18/3/2020 Plenaria telematica Consiglio Regionale Vall Comès

Distanze di sicurezza, evitare congestioni, interrompere il disbrigo delle pratiche amministrative, ecc., i vari provvedimenti connessi alla dichiarazione dello stato di allarme possono dare la sensazione che lo svolgimento delle sessioni debba essere annullato organi collegiali (sessioni plenarie, riunioni, commissioni , incontri, ecc.).

Nulla potrebbe essere più lontano dal vero: la Terza Disposizione Aggiuntiva del Decreto Legge 7/2020, del 17 marzo, recante misure urgenti in materia di appalti pubblici, gestione dei rifiuti sanitari e sanitari, trasparenza, trasporto pubblico e materia fiscale ed economica, di proposito permette di celebrare per via elettronica le sessioni degli organi collegiali delle amministrazioni locali catalane (dalla convocazione all'adozione degli accordi e alla presentazione dei verbali).

Tale qualificazione, tuttavia, richiede il verificarsi di situazioni di forza maggiore o di grave rischio collettivo, catastrofe e calamità pubbliche.

Dà libertà di scelta ai mezzi utilizzati (sono ammessi telefoni e mezzi audiovisivi), purché soddisfino i requisiti formali e tecnici.
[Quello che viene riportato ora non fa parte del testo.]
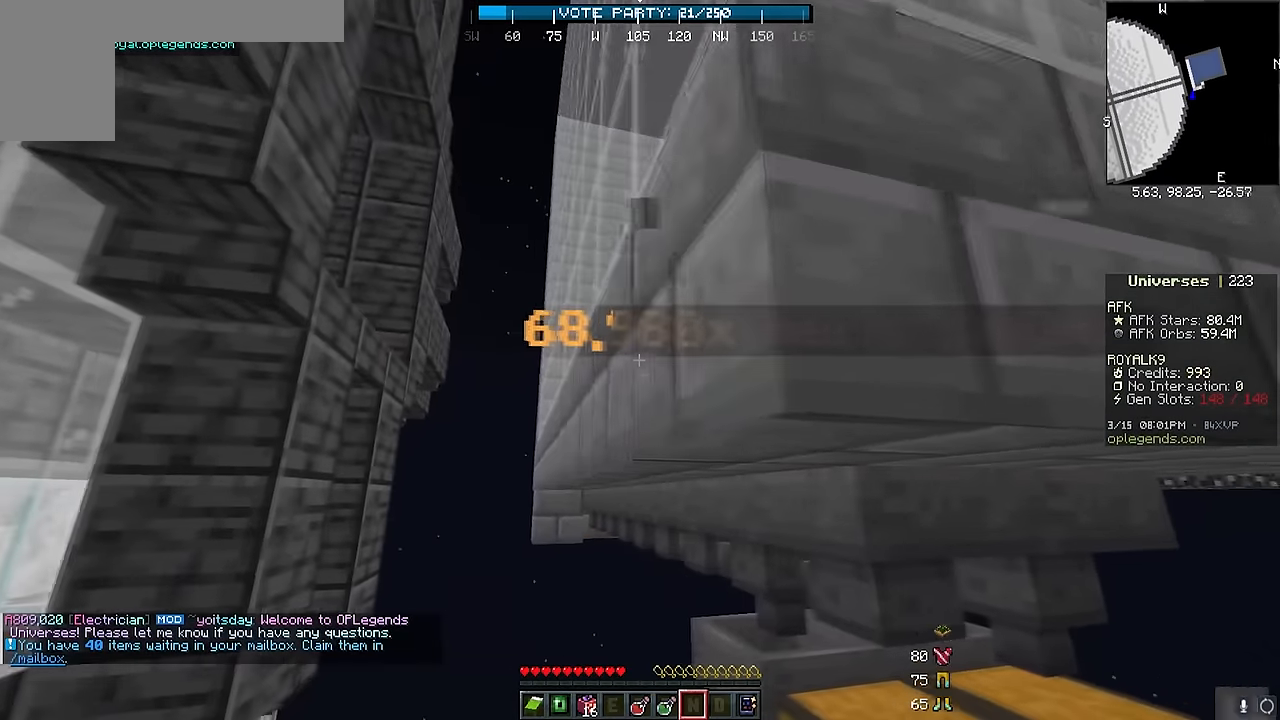
{"keys": [], "mouse": ["left"], "events": [[67, "a", "up"], [167, "mouse_left", "up"], [233, "mouse_left", "down"]]}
In sintesi, assicurati che la soluzione utilizzata:

  • Garanzia: i) l'identità dei membri, ii) il contenuto e la tempistica delle sue manifestazioni, iii) interazione di intervento in tempo reale, iv) disponibilità di supporti elettronici durante la sessione, e v) il segreto delle deliberazioni (ove applicabile).
  • Evitare le interferenze esterne.
  • Consenti la trasmissione in diretta in caso di sessioni pubbliche.

Allo stesso modo, la modifica dell'articolo 46 della legge 7/1985, del 2 aprile, che regola le basi del regime locale, approvata con il secondo provvedimento finale del Regio decreto 11/2020, del 31 marzo, che adotta misure complementari urgenti in campo sociale ed economico per far fronte al COVID-19.

Proprio questa modifica del regime di funzionamento degli organi collegiali degli enti locali ammette l'uso dei mezzi elettronici e telematici per celebrare le sessioni di questi organi e, tra l'altro, richiede che gli assistenti siano sul territorio. sono stati validamente costituiti.

D'altra parte, dall'AOC si evidenziano le informazioni speciali che l'Associazione catalana dei comuni e delle contee (ACM) dedica al covid-19, e, in particolare, la sezione sugli organi collegiali.

In questa sezione troverai il Avviso legale sullo svolgimento a distanza delle riunioni degli organi collegiali degli enti locali nello stato attuale di allarme, dove si studia in modo esauriente la fattibilità delle sessioni telematiche degli organi collegiali degli enti locali catalani (se si clicca questo link troverete il testo della Nota).

Facciamo eco anche all'articolo"Sulla possibilità di tenere Sessioni plenarie completamente telematiche durante lo stato di allarme, e come farlo”, di Víctor Almonacid che analizza la situazione attuale delle sessioni plenarie comunali sulla base delle normative vigenti, nonché delle Note e delle Linee Guida Informative della Direzione Generale del Regime Giuridico Autonomo e Locale e di COSITAL.

Inoltre, in questo post, Víctor Almonacid fa diversi consigli che possono essere molto utili per lo svolgimento delle sessioni (se vuoi consultare il tutto, compresi i riferimenti esterni clicca qui).